Opening the NHS up to more outsourcing is also off the table, says Ashworth. “The Health and Social care Act pushed us in the direction of greater fragmentation, of greater outsourcing to private companies. I think it is a damaging piece of legislation, and we are committed to reversing that. “We don’t see why these companies should be able to come in - they try to make a profit, they don’t, and then they leave. And then sometimes they then rely on the public sector to pick up the pieces again.”

Some recent health policy is worth keeping, however. Ashworth says the sustainability and transformation plans (STPs) introduced in 2015 “could mean more planning at a local level. They could mean a more strategic delivery of local health services. That is something we would be in favour of, and it’s why we used to have strategic health authorities. The problem is, what started off as a way to get greater collaboration in the system now increasingly looks like a way of filling financial gaps. If you look at all of the STPs now, and you look at their ‘do-nothing’ proposals - maintaining services as they are now - it adds up to £21.8bn. That is the gap they’ve got to find. So they’re proposing cutting beds, downgrading hospitals or maternity wings or A&E departments, while not explaining how there will be greater provision in the wider community, not explaining what social care provision will be put in place, not explaining what acute sector provision will be in place. It’s a cart-before-the-horse argument.”

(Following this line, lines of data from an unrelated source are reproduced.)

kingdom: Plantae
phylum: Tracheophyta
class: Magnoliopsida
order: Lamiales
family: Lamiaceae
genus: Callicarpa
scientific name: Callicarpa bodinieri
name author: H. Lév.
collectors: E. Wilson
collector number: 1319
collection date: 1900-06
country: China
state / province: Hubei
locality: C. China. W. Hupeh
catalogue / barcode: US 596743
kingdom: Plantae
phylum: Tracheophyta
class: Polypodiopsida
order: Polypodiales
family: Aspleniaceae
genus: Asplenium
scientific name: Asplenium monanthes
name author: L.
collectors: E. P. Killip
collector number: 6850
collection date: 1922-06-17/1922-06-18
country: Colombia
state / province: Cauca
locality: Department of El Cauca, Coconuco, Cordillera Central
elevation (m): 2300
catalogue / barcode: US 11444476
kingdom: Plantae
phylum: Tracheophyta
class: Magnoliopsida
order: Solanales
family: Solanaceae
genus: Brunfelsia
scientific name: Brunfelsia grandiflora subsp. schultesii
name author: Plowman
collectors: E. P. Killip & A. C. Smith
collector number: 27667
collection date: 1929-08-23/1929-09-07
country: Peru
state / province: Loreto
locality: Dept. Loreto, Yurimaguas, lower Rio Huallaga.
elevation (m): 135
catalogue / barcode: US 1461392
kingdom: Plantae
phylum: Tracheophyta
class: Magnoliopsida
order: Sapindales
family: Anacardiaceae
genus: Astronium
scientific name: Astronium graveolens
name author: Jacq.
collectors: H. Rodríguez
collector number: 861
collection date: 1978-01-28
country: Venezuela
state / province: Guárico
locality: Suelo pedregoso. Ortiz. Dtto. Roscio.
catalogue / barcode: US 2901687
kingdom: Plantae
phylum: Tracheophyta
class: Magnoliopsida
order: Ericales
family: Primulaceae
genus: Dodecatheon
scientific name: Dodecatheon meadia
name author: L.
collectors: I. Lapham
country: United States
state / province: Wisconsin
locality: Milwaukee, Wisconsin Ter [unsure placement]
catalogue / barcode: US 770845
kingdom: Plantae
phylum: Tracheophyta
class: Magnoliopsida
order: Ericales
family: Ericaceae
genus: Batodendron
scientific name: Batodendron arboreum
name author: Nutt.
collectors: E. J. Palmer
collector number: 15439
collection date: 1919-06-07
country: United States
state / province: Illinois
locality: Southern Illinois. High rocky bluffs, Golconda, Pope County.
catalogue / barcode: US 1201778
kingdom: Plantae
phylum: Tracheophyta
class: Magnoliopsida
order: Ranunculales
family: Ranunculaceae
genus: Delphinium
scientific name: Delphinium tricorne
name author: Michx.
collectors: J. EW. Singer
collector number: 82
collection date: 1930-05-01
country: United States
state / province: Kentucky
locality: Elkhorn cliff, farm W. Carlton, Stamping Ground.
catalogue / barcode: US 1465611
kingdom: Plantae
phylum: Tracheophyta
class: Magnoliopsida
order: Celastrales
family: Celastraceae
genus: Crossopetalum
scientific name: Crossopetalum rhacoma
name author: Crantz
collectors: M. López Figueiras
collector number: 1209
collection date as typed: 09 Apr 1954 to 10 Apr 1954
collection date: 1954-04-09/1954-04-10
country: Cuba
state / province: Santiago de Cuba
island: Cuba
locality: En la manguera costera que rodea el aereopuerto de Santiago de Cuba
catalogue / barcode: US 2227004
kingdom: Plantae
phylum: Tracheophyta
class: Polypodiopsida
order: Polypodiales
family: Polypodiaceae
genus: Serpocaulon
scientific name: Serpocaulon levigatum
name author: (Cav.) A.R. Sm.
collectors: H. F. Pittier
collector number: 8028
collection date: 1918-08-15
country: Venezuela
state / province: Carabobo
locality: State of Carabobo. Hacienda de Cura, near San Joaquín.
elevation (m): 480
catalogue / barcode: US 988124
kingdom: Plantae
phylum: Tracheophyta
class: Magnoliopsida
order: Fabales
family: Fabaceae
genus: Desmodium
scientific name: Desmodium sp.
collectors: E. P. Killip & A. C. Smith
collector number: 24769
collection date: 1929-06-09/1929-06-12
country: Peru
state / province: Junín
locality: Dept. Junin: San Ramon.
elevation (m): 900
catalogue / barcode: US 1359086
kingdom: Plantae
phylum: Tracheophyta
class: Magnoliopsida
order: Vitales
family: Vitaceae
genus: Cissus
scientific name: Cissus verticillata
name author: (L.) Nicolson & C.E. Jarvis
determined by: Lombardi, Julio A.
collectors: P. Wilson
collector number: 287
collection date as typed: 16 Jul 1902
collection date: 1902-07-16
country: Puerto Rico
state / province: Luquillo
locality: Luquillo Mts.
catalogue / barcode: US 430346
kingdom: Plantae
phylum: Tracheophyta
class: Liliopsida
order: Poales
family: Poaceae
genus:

Ashworth is at his most emotive when discussing Labour’s electoral ambitions. “I sit on the opposition benches, and you see casual dismissal from the Tories of the condition of Britain. That does make me angry. I make no apologies for wanting Labour to win. It isn’t a game. It is the ultimate betrayal of the people we’re in politics to represent if we’re not completely focused, laser-like, on winning elections.”

Will Dunn is the New Statesman's Special Projects Editor.